RiskMaster is a web-enabled, all-embracing at-work driving safety initiative that managers vehicles, drivers and journeys to enable employers to reduce their risk exposure. At the core of the RiskMaster 'toolbox' is a Driver Operating Life Report, which embraces individual 'Permits to Drive' that are issued to all employees once they meet key criteria laid down by their employer on enrolment in the system. Mr Dale said: "While a valid driving licence proves that an employee has passed their driving test we thought it was important to issue our own 'Permit to Drive' to staff to show they meet our own driving standards criteria. FSG had a track record in delivering safe driving solutions in both the public and private sectors and was realistic about helping the Council in its task."
 
Mr Dale said: "Sign-up is compulsory and we have support from the Council Chief Executive and Council Leader. Introduction of the system is about improving employee welfare, ensuring the Council meets its duty of care responsibilities and making the roads safer for everyone. Compliance with the law is the real focus, but through that will come reduced staff absenteeism as we believe they will be driving more safely, improved staff welfare and increased productivity and efficiency."
 
Wiltshire Council Chief Executive Andrew Kerr said: "Wiltshire Council is committed to ensuring the health and safety of its employees and as such it takes responsibilities relating to work-related road safety very seriously. In order to achieve this we need to have one consistent policy to safeguard our drivers. It is the Council's intention that by demonstrating such leadership through the implementation of the RiskMaster safe-driving programme we will encourage other organisations, particularly our contractors, to implement similar safety policies as well."
 
Geoffrey Bray, Chairman of FSG, which is headquartered in the Wiltshire town of Chippenham, said: "Our 'Permit to Drive' system is a continuing appraisal of an at-work driver's approach, attitude and performance in general driving.
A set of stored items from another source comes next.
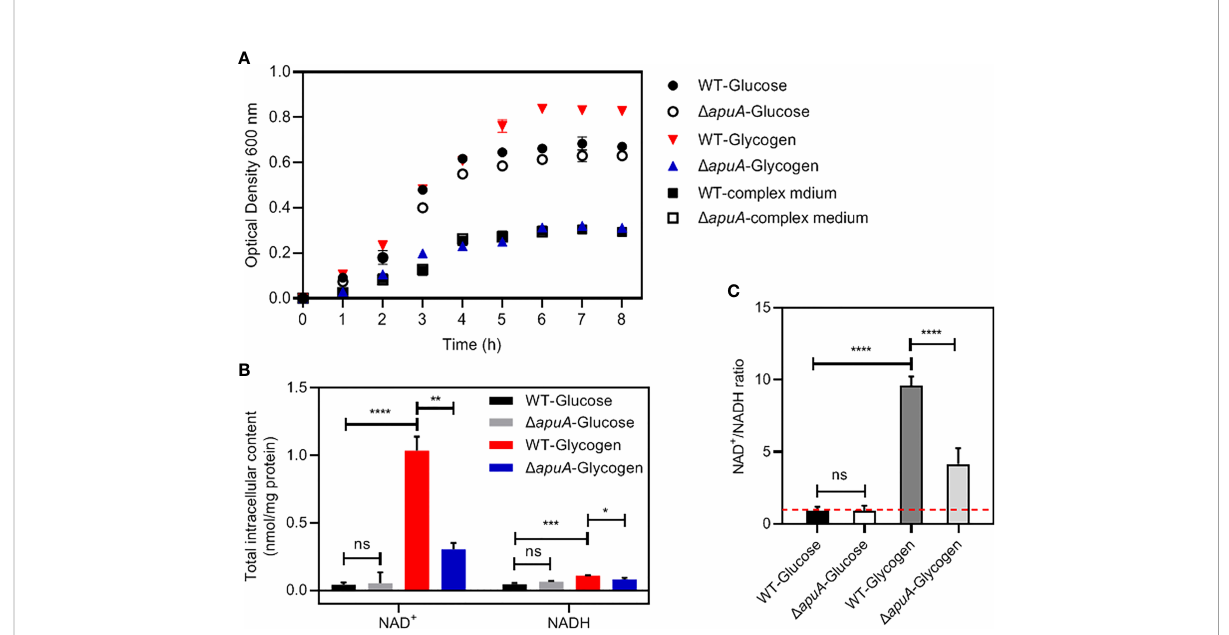
FIGURE 5 Different characteristics of WT and D apuA treated with different media. (A) Growth curves. Strains were grown in different media at 37°C. The turbidity of cultures was measured at 1 h intervals. (B) The total intracellular content of NAD + and NADH. Data was presented as mean ± SEM. (C) The NAD + /NADH ratio. The total intracellular NAD + /NADH ratio was presented as mean ± SEM. The red dotted line in the histogram indicates the NAD + /NADH ratio of 1. Statistical signi fi cance was determined using unpaired Student ’ s t tests (ns, P > 0.05; *, P < 0.05; **, P < 0.01; ***, P < 0.001; ****, P <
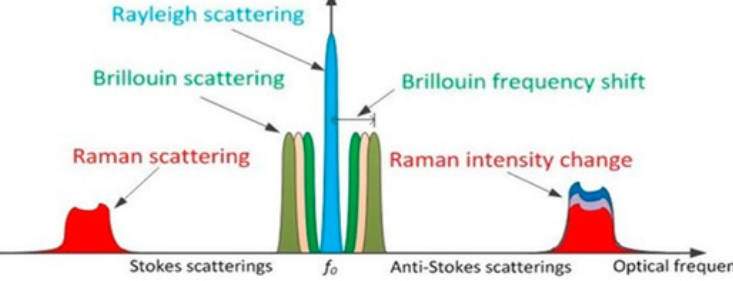
Figure 3. The backscattering phenomenons used for distributed fibre optic sensing. Reprinted from ref.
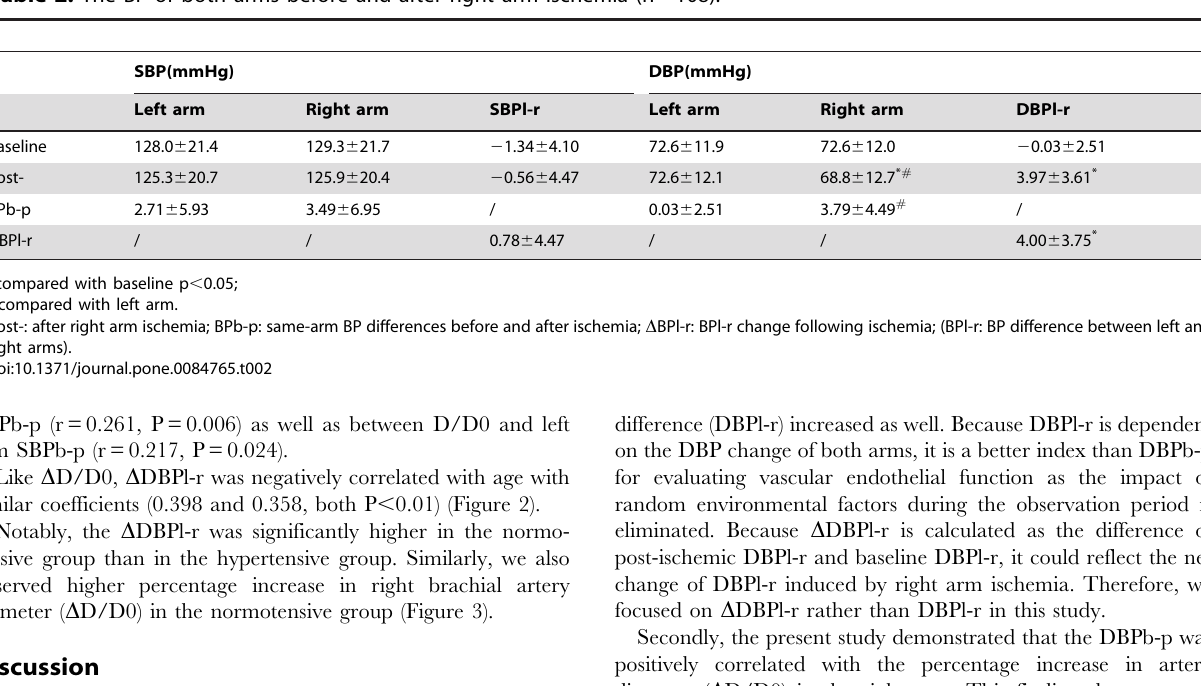
Table 2. The BP of both arms before and after right arm ischemia (n=108).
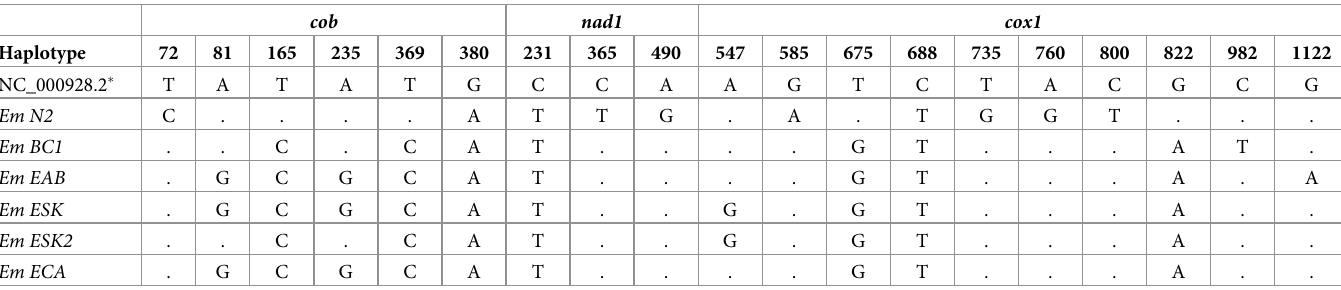
Table 1. Single nucleotide substitutions of cob , nad1 and cox1 genes found in six haplotypes of Echinococcus multilocularis . cob nad1 cox1 Haplotype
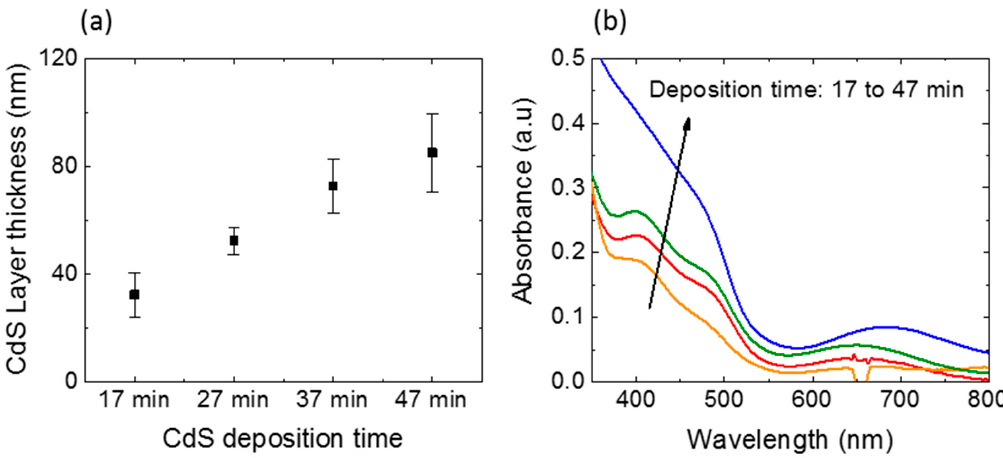
Figure 2. ( a ) Variation of CdS film thickness and ( b ) optical absorption spectra of CdS thin films fabricated with different deposition time.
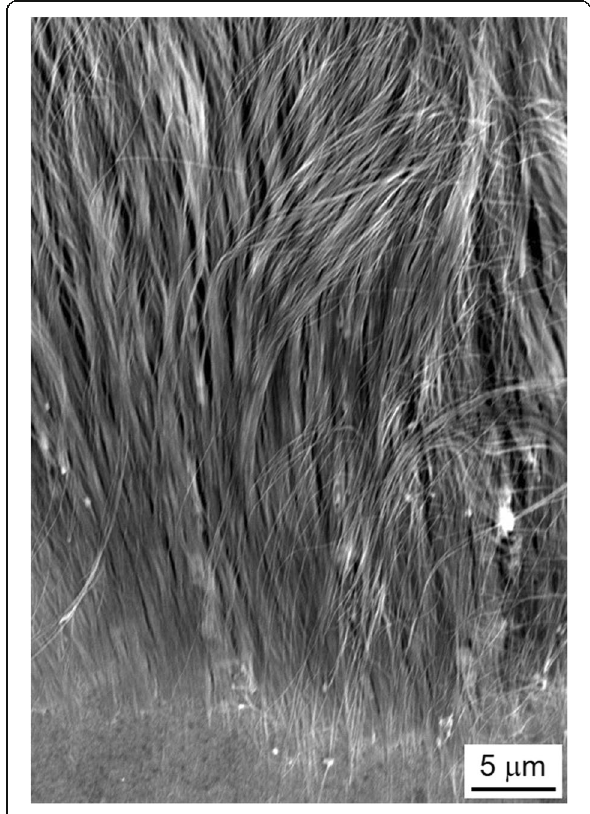
Fig. 5 SEM cross-section image of arrayed Fe nanowires separated from a AAO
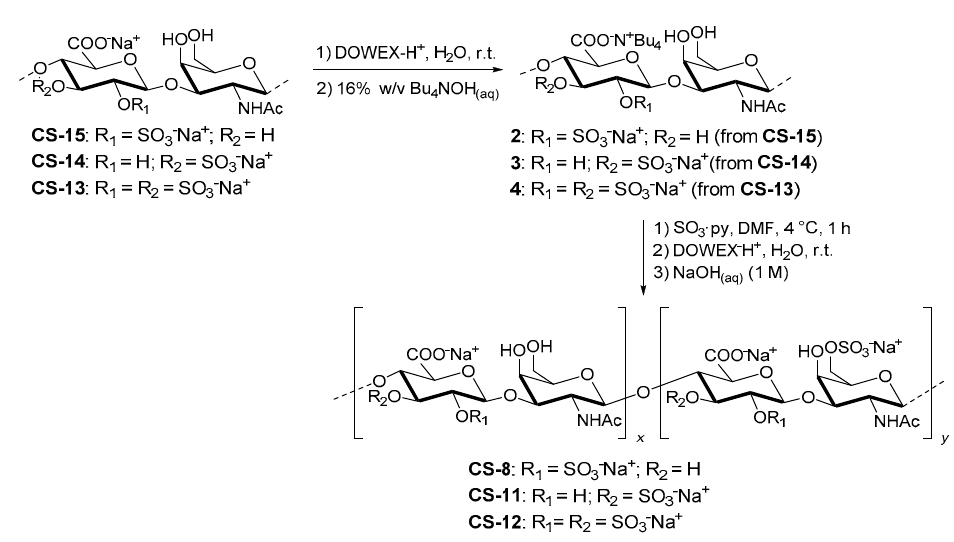
Figure 4. Scheme of the synthesis of CS-8, CS-11 and CS-12.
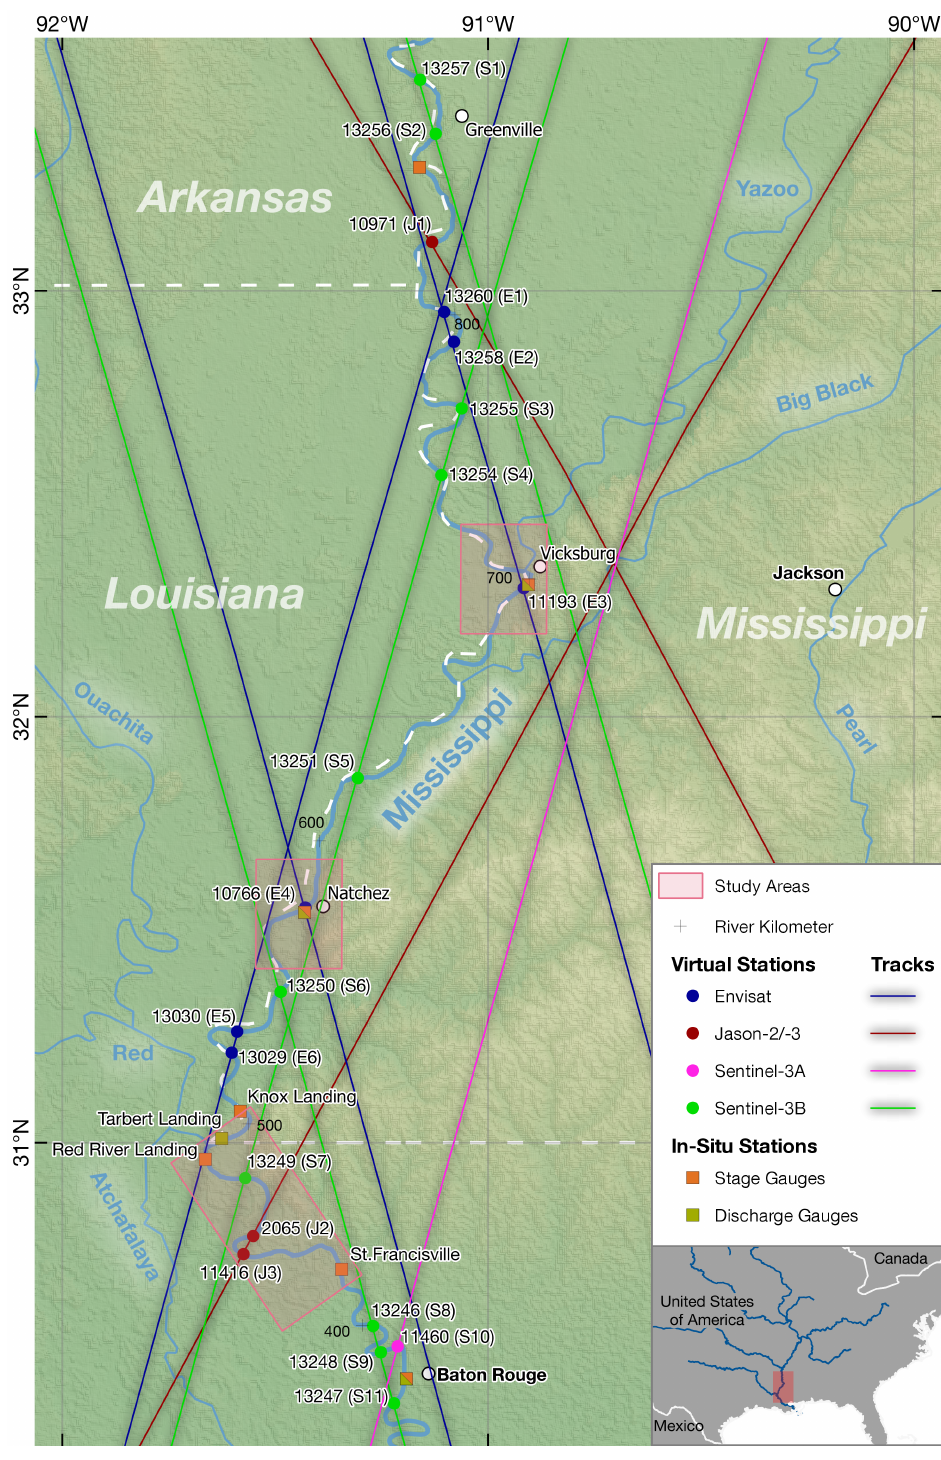
Figure 1. Overview of study areas, discharge and water level gauge locations, satellite altimetry tracks, and virtual stations with the DAHITI identifier and the short identifier used in this paper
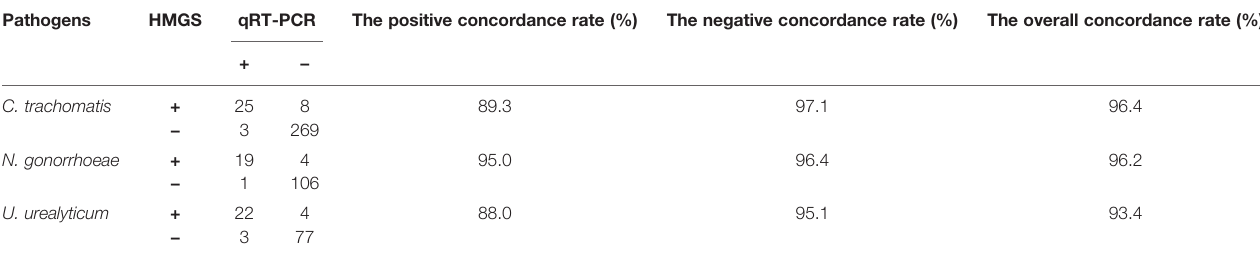
TABLE 4 | The concordance rates of detection results between STI-HMGS and qRT-PCR. Pathogens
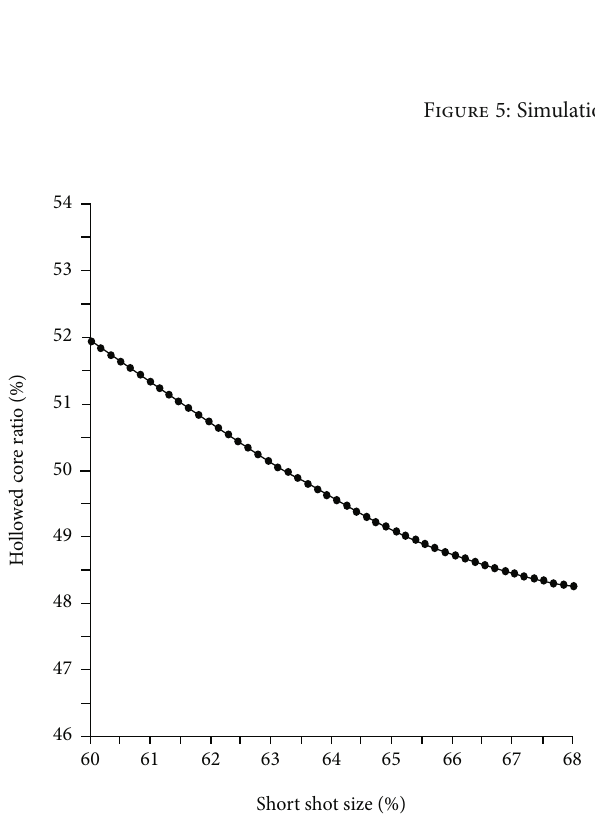
Figure 6: E ff ect of short shot size on hollowed core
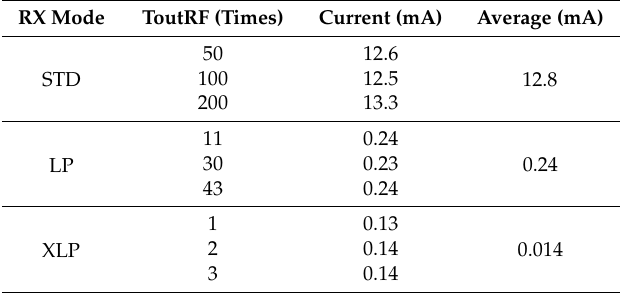
Table 7. Average current drained in reception mode.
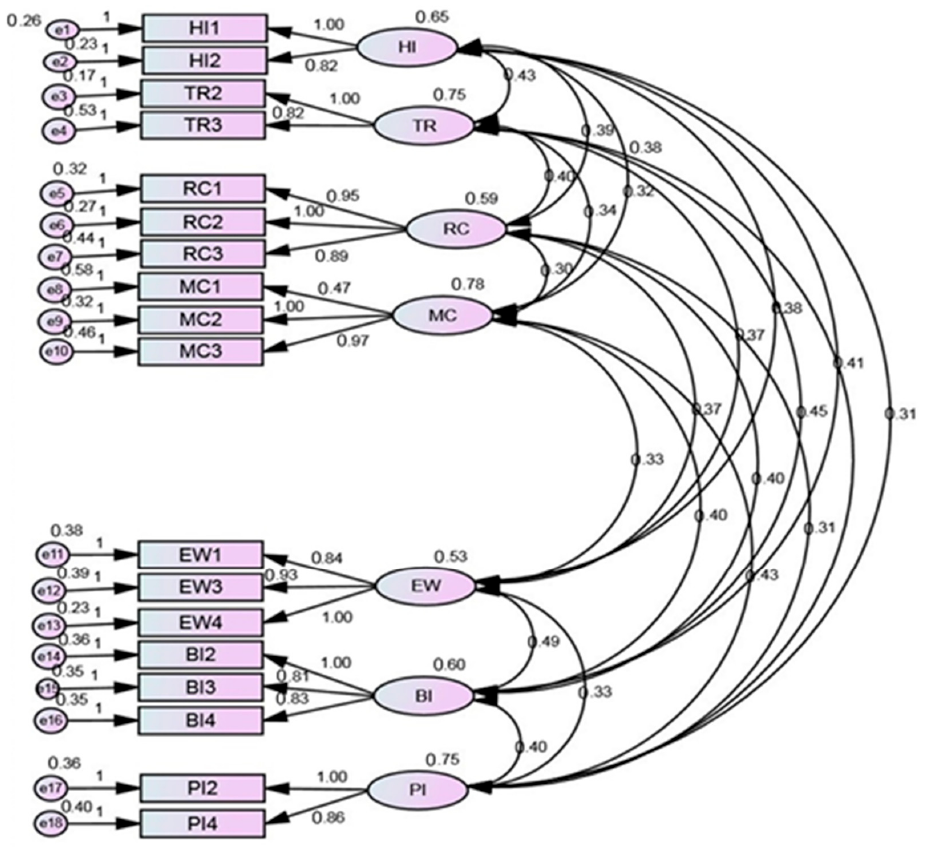
Figure 2. Measurement model of the study. Table 3. Constructs correlation.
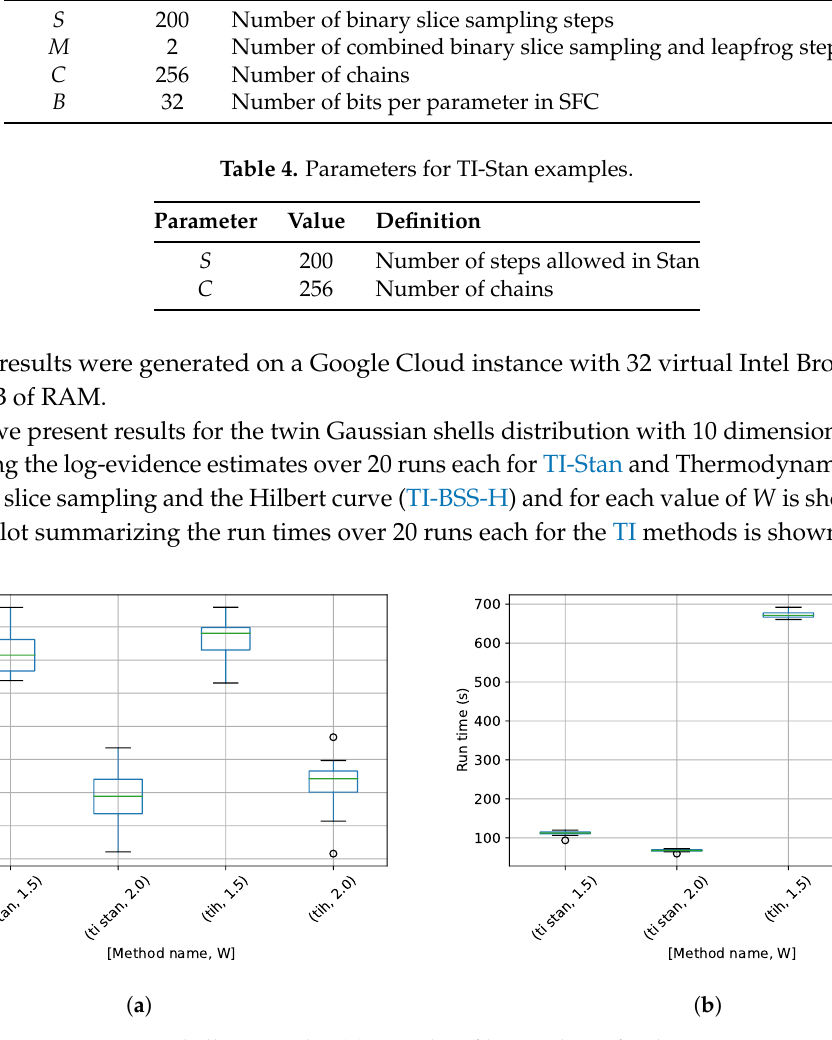
Figure 1. Twin Gaussian shell test results. ( a ) Box-plot of log-evidence for the 10-D twin Gaussian shell problem for TI-Stan and TI-BSS-H; ( b ) Box-plot of run time in seconds for the 10-D twin Gaussian shell problem for TI-Stan and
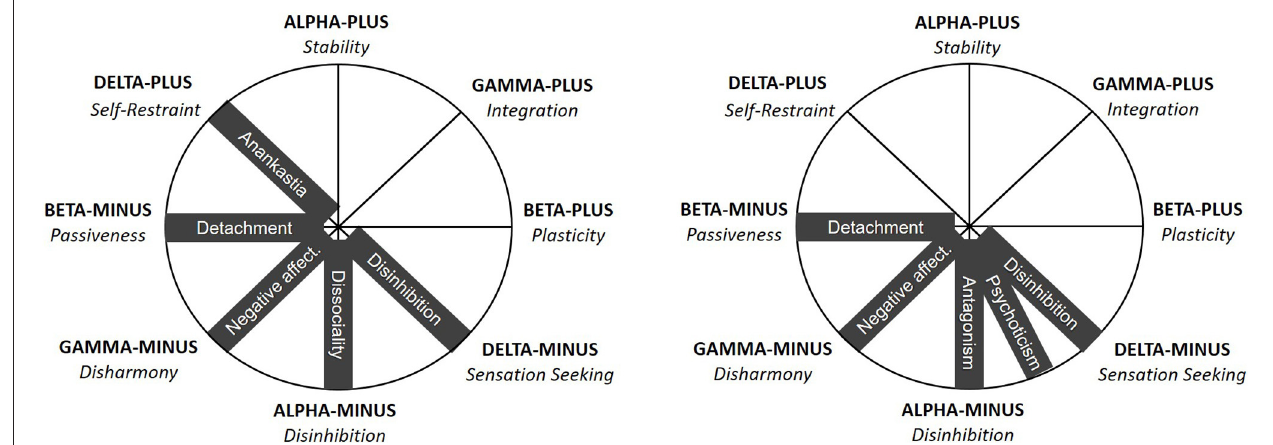
FIGURE 3 | Location of the pathological traits from the ICD-11 (on the left) and DSM-5 (on the right) models within the Circumplex of Personality Metatraits. Pathological traits are depicted on black background. The location of the Disinhibition domain in both ICD-11 and DSM-5 models within Delta-Minus/Sensation Seeking rather than Alpha-Minus/Disinhibition is justified by the meaning of these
Evidence from our RiskMaster users suggests that 'Permit to Drive' provides major safety benefits; financial savings; demonstrates social responsibility towards other road users; and a legally-recognised audit trail. With the implementation of RiskMaster, the Council views driver safety not as a cost but as an investment. Legislation is increasingly impacting on at-work drivers so employers have a significant responsibility to manage them effectively."